Instructions for the task: Update the entries below by changing every "login screen" to "sign-in screen" and keeping everything else the same. Leave the pictures out of your answer.

★ ★ ★ ★ ★

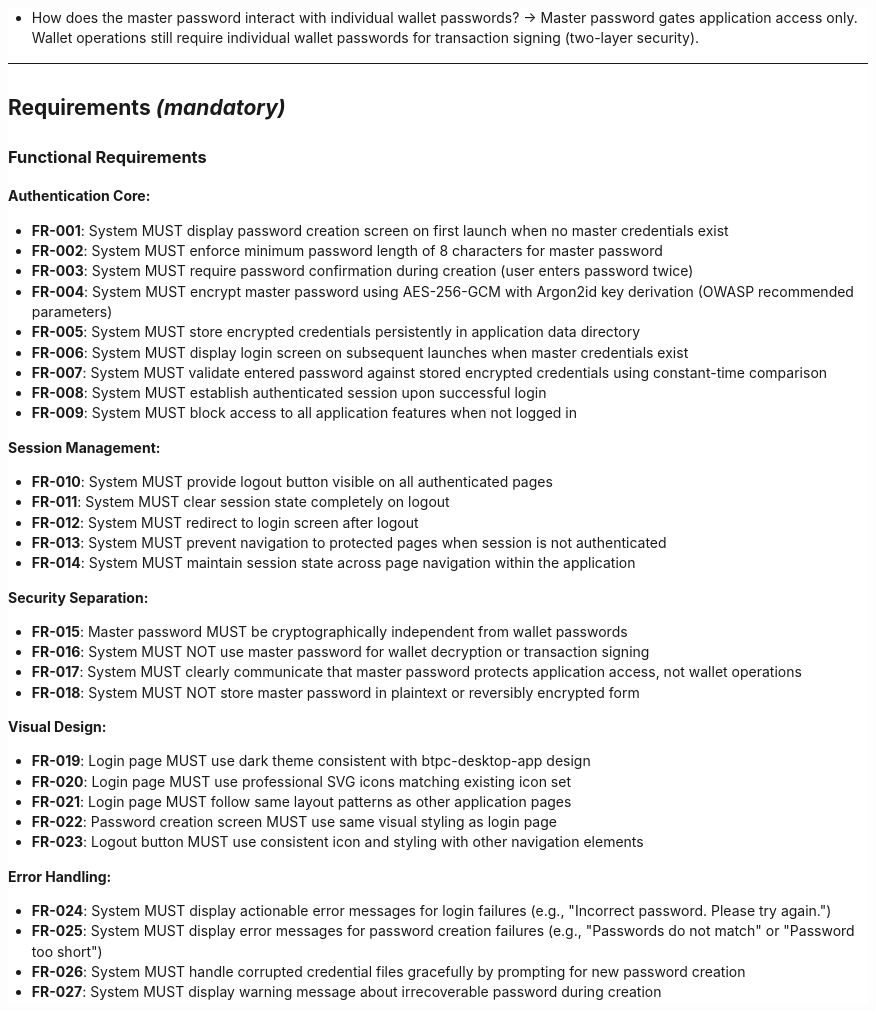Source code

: - How does the master password interact with individual wallet passwords?
  → Master password gates application access only. Wallet operations still require individual wallet passwords for transaction signing (two-layer security).

---

## Requirements *(mandatory)*

### Functional Requirements

**Authentication Core:**
- **FR-001**: System MUST display password creation screen on first launch when no master credentials exist
- **FR-002**: System MUST enforce minimum password length of 8 characters for master password
- **FR-003**: System MUST require password confirmation during creation (user enters password twice)
- **FR-004**: System MUST encrypt master password using AES-256-GCM with Argon2id key derivation (OWASP recommended parameters)
- **FR-005**: System MUST store encrypted credentials persistently in application data directory
- **FR-006**: System MUST display login screen on subsequent launches when master credentials exist
- **FR-007**: System MUST validate entered password against stored encrypted credentials using constant-time comparison
- **FR-008**: System MUST establish authenticated session upon successful login
- **FR-009**: System MUST block access to all application features when not logged in

**Session Management:**
- **FR-010**: System MUST provide logout button visible on all authenticated pages
- **FR-011**: System MUST clear session state completely on logout
- **FR-012**: System MUST redirect to login screen after logout
- **FR-013**: System MUST prevent navigation to protected pages when session is not authenticated
- **FR-014**: System MUST maintain session state across page navigation within the application

**Security Separation:**
- **FR-015**: Master password MUST be cryptographically independent from wallet passwords
- **FR-016**: System MUST NOT use master password for wallet decryption or transaction signing
- **FR-017**: System MUST clearly communicate that master password protects application access, not wallet operations
- **FR-018**: System MUST NOT store master password in plaintext or reversibly encrypted form

**Visual Design:**
- **FR-019**: Login page MUST use dark theme consistent with btpc-desktop-app design
- **FR-020**: Login page MUST use professional SVG icons matching existing icon set
- **FR-021**: Login page MUST follow same layout patterns as other application pages
- **FR-022**: Password creation screen MUST use same visual styling as login page
- **FR-023**: Logout button MUST use consistent icon and styling with other navigation elements

**Error Handling:**
- **FR-024**: System MUST display actionable error messages for login failures (e.g., "Incorrect password. Please try again.")
- **FR-025**: System MUST display error messages for password creation failures (e.g., "Passwords do not match" or "Password too short")
- **FR-026**: System MUST handle corrupted credential files gracefully by prompting for new password creation
- **FR-027**: System MUST display warning message about irrecoverable password during creation
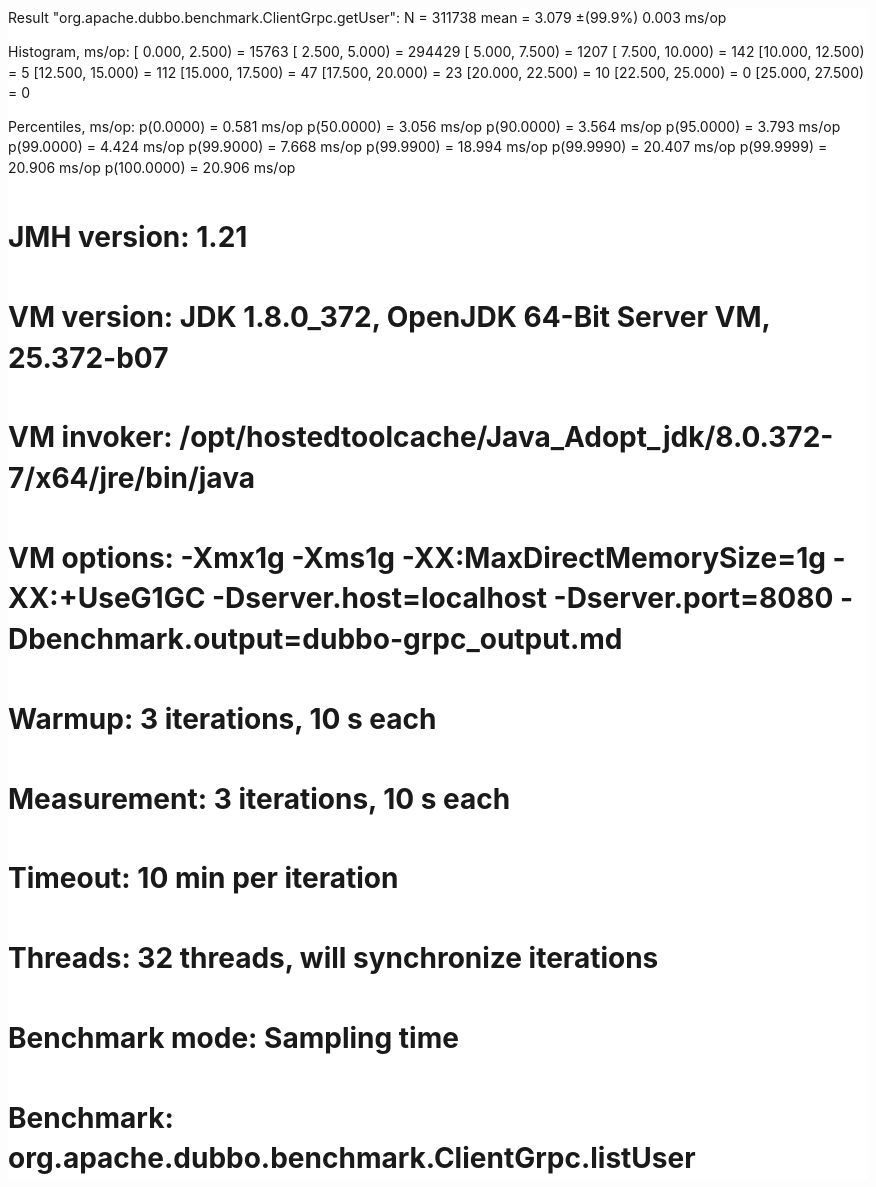 

Result "org.apache.dubbo.benchmark.ClientGrpc.getUser":
  N = 311738
  mean =      3.079 ±(99.9%) 0.003 ms/op

  Histogram, ms/op:
    [ 0.000,  2.500) = 15763 
    [ 2.500,  5.000) = 294429 
    [ 5.000,  7.500) = 1207 
    [ 7.500, 10.000) = 142 
    [10.000, 12.500) = 5 
    [12.500, 15.000) = 112 
    [15.000, 17.500) = 47 
    [17.500, 20.000) = 23 
    [20.000, 22.500) = 10 
    [22.500, 25.000) = 0 
    [25.000, 27.500) = 0 

  Percentiles, ms/op:
      p(0.0000) =      0.581 ms/op
     p(50.0000) =      3.056 ms/op
     p(90.0000) =      3.564 ms/op
     p(95.0000) =      3.793 ms/op
     p(99.0000) =      4.424 ms/op
     p(99.9000) =      7.668 ms/op
     p(99.9900) =     18.994 ms/op
     p(99.9990) =     20.407 ms/op
     p(99.9999) =     20.906 ms/op
    p(100.0000) =     20.906 ms/op


# JMH version: 1.21
# VM version: JDK 1.8.0_372, OpenJDK 64-Bit Server VM, 25.372-b07
# VM invoker: /opt/hostedtoolcache/Java_Adopt_jdk/8.0.372-7/x64/jre/bin/java
# VM options: -Xmx1g -Xms1g -XX:MaxDirectMemorySize=1g -XX:+UseG1GC -Dserver.host=localhost -Dserver.port=8080 -Dbenchmark.output=dubbo-grpc_output.md
# Warmup: 3 iterations, 10 s each
# Measurement: 3 iterations, 10 s each
# Timeout: 10 min per iteration
# Threads: 32 threads, will synchronize iterations
# Benchmark mode: Sampling time
# Benchmark: org.apache.dubbo.benchmark.ClientGrpc.listUser
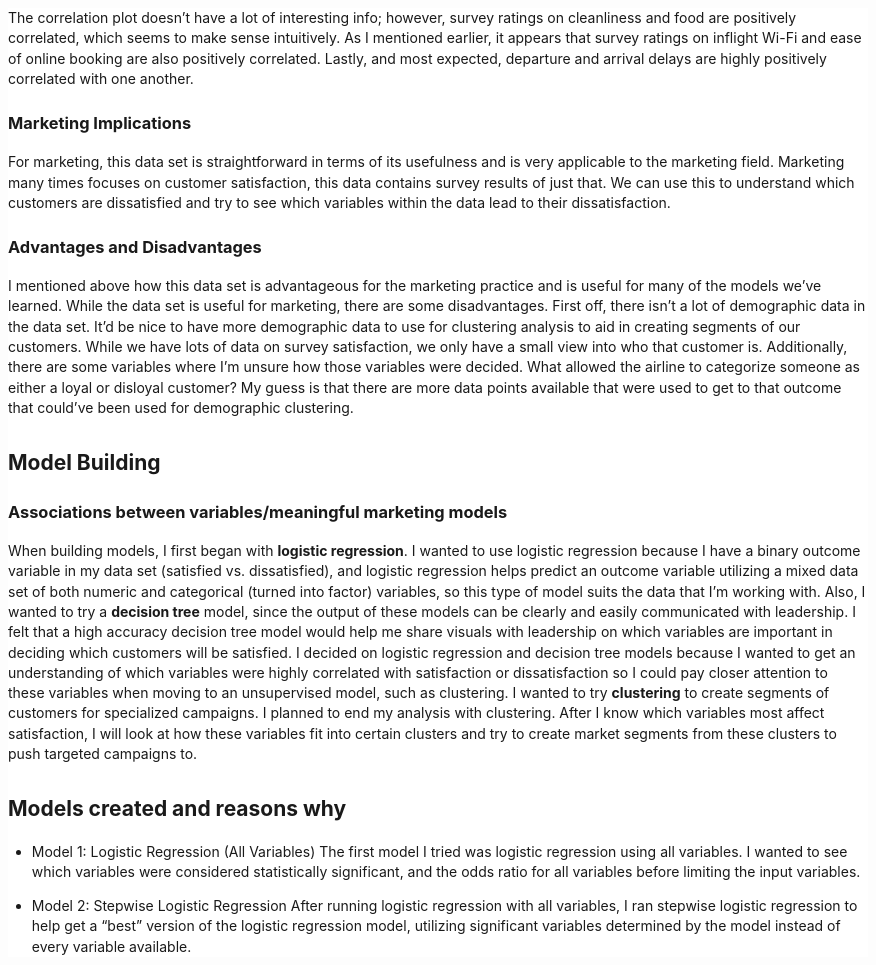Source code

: The correlation plot doesn’t have a lot of interesting info; however, survey ratings on cleanliness and food are positively correlated, which seems to make sense intuitively. As I mentioned earlier, it appears that survey ratings on inflight Wi-Fi and ease of online booking are also positively correlated. Lastly, and most expected, departure and arrival delays are highly positively correlated with one another.

### Marketing Implications
For marketing, this data set is straightforward in terms of its usefulness and is very applicable to the marketing field. Marketing many times focuses on customer satisfaction, this data contains survey results of just that. We can use this to understand which customers are dissatisfied and try to see which variables within the data lead to their dissatisfaction. 

### Advantages and Disadvantages
I mentioned above how this data set is advantageous for the marketing practice and is useful for many of the models we’ve learned. While the data set is useful for marketing, there are some disadvantages. First off, there isn’t a lot of demographic data in the data set. It’d be nice to have more demographic data to use for clustering analysis to aid in creating segments of our customers. While we have lots of data on survey satisfaction, we only have a small view into who that customer is. Additionally, there are some variables where I’m unsure how those variables were decided. What allowed the airline to categorize someone as either a loyal or disloyal customer? My guess is that there are more data points available that were used to get to that outcome that could’ve been used for demographic clustering. 
## Model Building
### Associations between variables/meaningful marketing models
When building models, I first began with **logistic regression**. I wanted to use logistic regression because I have a binary outcome variable in my data set (satisfied vs. dissatisfied), and logistic regression helps predict an outcome variable utilizing a mixed data set of both numeric and categorical (turned into factor) variables, so this type of model suits the data that I’m working with. Also, I wanted to try a **decision tree** model, since the output of these models can be clearly and easily communicated with leadership. I felt that a high accuracy decision tree model would help me share visuals with leadership on which variables are important in deciding which customers will be satisfied. I decided on logistic regression and decision tree models because I wanted to get an understanding of which variables were highly correlated with satisfaction or dissatisfaction so I could pay closer attention to these variables when moving to an unsupervised model, such as clustering. I wanted to try **clustering** to create segments of customers for specialized campaigns. I planned to end my analysis with clustering. After I know which variables most affect satisfaction, I will look at how these variables fit into certain clusters and try to create market segments from these clusters to push targeted campaigns to.

## Models created and reasons why
* Model 1: Logistic Regression (All Variables)
The first model I tried was logistic regression using all variables. I wanted to see which variables were considered statistically significant, and the odds ratio for all variables before limiting the input variables. 

* Model 2: Stepwise Logistic Regression
After running logistic regression with all variables, I ran stepwise logistic regression to help get a “best” version of the logistic regression model, utilizing significant variables determined by the model instead of every variable available.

★ ★ ★ ★ ★

Expected output:
Source code

: - How does the master password interact with individual wallet passwords?
  → Master password gates application access only. Wallet operations still require individual wallet passwords for transaction signing (two-layer security).

---

## Requirements *(mandatory)*

### Functional Requirements

**Authentication Core:**
- **FR-001**: System MUST display password creation screen on first launch when no master credentials exist
- **FR-002**: System MUST enforce minimum password length of 8 characters for master password
- **FR-003**: System MUST require password confirmation during creation (user enters password twice)
- **FR-004**: System MUST encrypt master password using AES-256-GCM with Argon2id key derivation (OWASP recommended parameters)
- **FR-005**: System MUST store encrypted credentials persistently in application data directory
- **FR-006**: System MUST display sign-in screen on subsequent launches when master credentials exist
- **FR-007**: System MUST validate entered password against stored encrypted credentials using constant-time comparison
- **FR-008**: System MUST establish authenticated session upon successful login
- **FR-009**: System MUST block access to all application features when not logged in

**Session Management:**
- **FR-010**: System MUST provide logout button visible on all authenticated pages
- **FR-011**: System MUST clear session state completely on logout
- **FR-012**: System MUST redirect to sign-in screen after logout
- **FR-013**: System MUST prevent navigation to protected pages when session is not authenticated
- **FR-014**: System MUST maintain session state across page navigation within the application

**Security Separation:**
- **FR-015**: Master password MUST be cryptographically independent from wallet passwords
- **FR-016**: System MUST NOT use master password for wallet decryption or transaction signing
- **FR-017**: System MUST clearly communicate that master password protects application access, not wallet operations
- **FR-018**: System MUST NOT store master password in plaintext or reversibly encrypted form

**Visual Design:**
- **FR-019**: Login page MUST use dark theme consistent with btpc-desktop-app design
- **FR-020**: Login page MUST use professional SVG icons matching existing icon set
- **FR-021**: Login page MUST follow same layout patterns as other application pages
- **FR-022**: Password creation screen MUST use same visual styling as login page
- **FR-023**: Logout button MUST use consistent icon and styling with other navigation elements

**Error Handling:**
- **FR-024**: System MUST display actionable error messages for login failures (e.g., "Incorrect password. Please try again.")
- **FR-025**: System MUST display error messages for password creation failures (e.g., "Passwords do not match" or "Password too short")
- **FR-026**: System MUST handle corrupted credential files gracefully by prompting for new password creation
- **FR-027**: System MUST display warning message about irrecoverable password during creation

Result "org.apache.dubbo.benchmark.ClientGrpc.getUser":
  N = 311738
  mean =      3.079 ±(99.9%) 0.003 ms/op

  Histogram, ms/op:
    [ 0.000,  2.500) = 15763 
    [ 2.500,  5.000) = 294429 
    [ 5.000,  7.500) = 1207 
    [ 7.500, 10.000) = 142 
    [10.000, 12.500) = 5 
    [12.500, 15.000) = 112 
    [15.000, 17.500) = 47 
    [17.500, 20.000) = 23 
    [20.000, 22.500) = 10 
    [22.500, 25.000) = 0 
    [25.000, 27.500) = 0 

  Percentiles, ms/op:
      p(0.0000) =      0.581 ms/op
     p(50.0000) =      3.056 ms/op
     p(90.0000) =      3.564 ms/op
     p(95.0000) =      3.793 ms/op
     p(99.0000) =      4.424 ms/op
     p(99.9000) =      7.668 ms/op
     p(99.9900) =     18.994 ms/op
     p(99.9990) =     20.407 ms/op
     p(99.9999) =     20.906 ms/op
    p(100.0000) =     20.906 ms/op


# JMH version: 1.21
# VM version: JDK 1.8.0_372, OpenJDK 64-Bit Server VM, 25.372-b07
# VM invoker: /opt/hostedtoolcache/Java_Adopt_jdk/8.0.372-7/x64/jre/bin/java
# VM options: -Xmx1g -Xms1g -XX:MaxDirectMemorySize=1g -XX:+UseG1GC -Dserver.host=localhost -Dserver.port=8080 -Dbenchmark.output=dubbo-grpc_output.md
# Warmup: 3 iterations, 10 s each
# Measurement: 3 iterations, 10 s each
# Timeout: 10 min per iteration
# Threads: 32 threads, will synchronize iterations
# Benchmark mode: Sampling time
# Benchmark: org.apache.dubbo.benchmark.ClientGrpc.listUser
Source code

: The correlation plot doesn’t have a lot of interesting info; however, survey ratings on cleanliness and food are positively correlated, which seems to make sense intuitively. As I mentioned earlier, it appears that survey ratings on inflight Wi-Fi and ease of online booking are also positively correlated. Lastly, and most expected, departure and arrival delays are highly positively correlated with one another.

### Marketing Implications
For marketing, this data set is straightforward in terms of its usefulness and is very applicable to the marketing field. Marketing many times focuses on customer satisfaction, this data contains survey results of just that. We can use this to understand which customers are dissatisfied and try to see which variables within the data lead to their dissatisfaction. 

### Advantages and Disadvantages
I mentioned above how this data set is advantageous for the marketing practice and is useful for many of the models we’ve learned. While the data set is useful for marketing, there are some disadvantages. First off, there isn’t a lot of demographic data in the data set. It’d be nice to have more demographic data to use for clustering analysis to aid in creating segments of our customers. While we have lots of data on survey satisfaction, we only have a small view into who that customer is. Additionally, there are some variables where I’m unsure how those variables were decided. What allowed the airline to categorize someone as either a loyal or disloyal customer? My guess is that there are more data points available that were used to get to that outcome that could’ve been used for demographic clustering. 
## Model Building
### Associations between variables/meaningful marketing models
When building models, I first began with **logistic regression**. I wanted to use logistic regression because I have a binary outcome variable in my data set (satisfied vs. dissatisfied), and logistic regression helps predict an outcome variable utilizing a mixed data set of both numeric and categorical (turned into factor) variables, so this type of model suits the data that I’m working with. Also, I wanted to try a **decision tree** model, since the output of these models can be clearly and easily communicated with leadership. I felt that a high accuracy decision tree model would help me share visuals with leadership on which variables are important in deciding which customers will be satisfied. I decided on logistic regression and decision tree models because I wanted to get an understanding of which variables were highly correlated with satisfaction or dissatisfaction so I could pay closer attention to these variables when moving to an unsupervised model, such as clustering. I wanted to try **clustering** to create segments of customers for specialized campaigns. I planned to end my analysis with clustering. After I know which variables most affect satisfaction, I will look at how these variables fit into certain clusters and try to create market segments from these clusters to push targeted campaigns to.

## Models created and reasons why
* Model 1: Logistic Regression (All Variables)
The first model I tried was logistic regression using all variables. I wanted to see which variables were considered statistically significant, and the odds ratio for all variables before limiting the input variables. 

* Model 2: Stepwise Logistic Regression
After running logistic regression with all variables, I ran stepwise logistic regression to help get a “best” version of the logistic regression model, utilizing significant variables determined by the model instead of every variable available.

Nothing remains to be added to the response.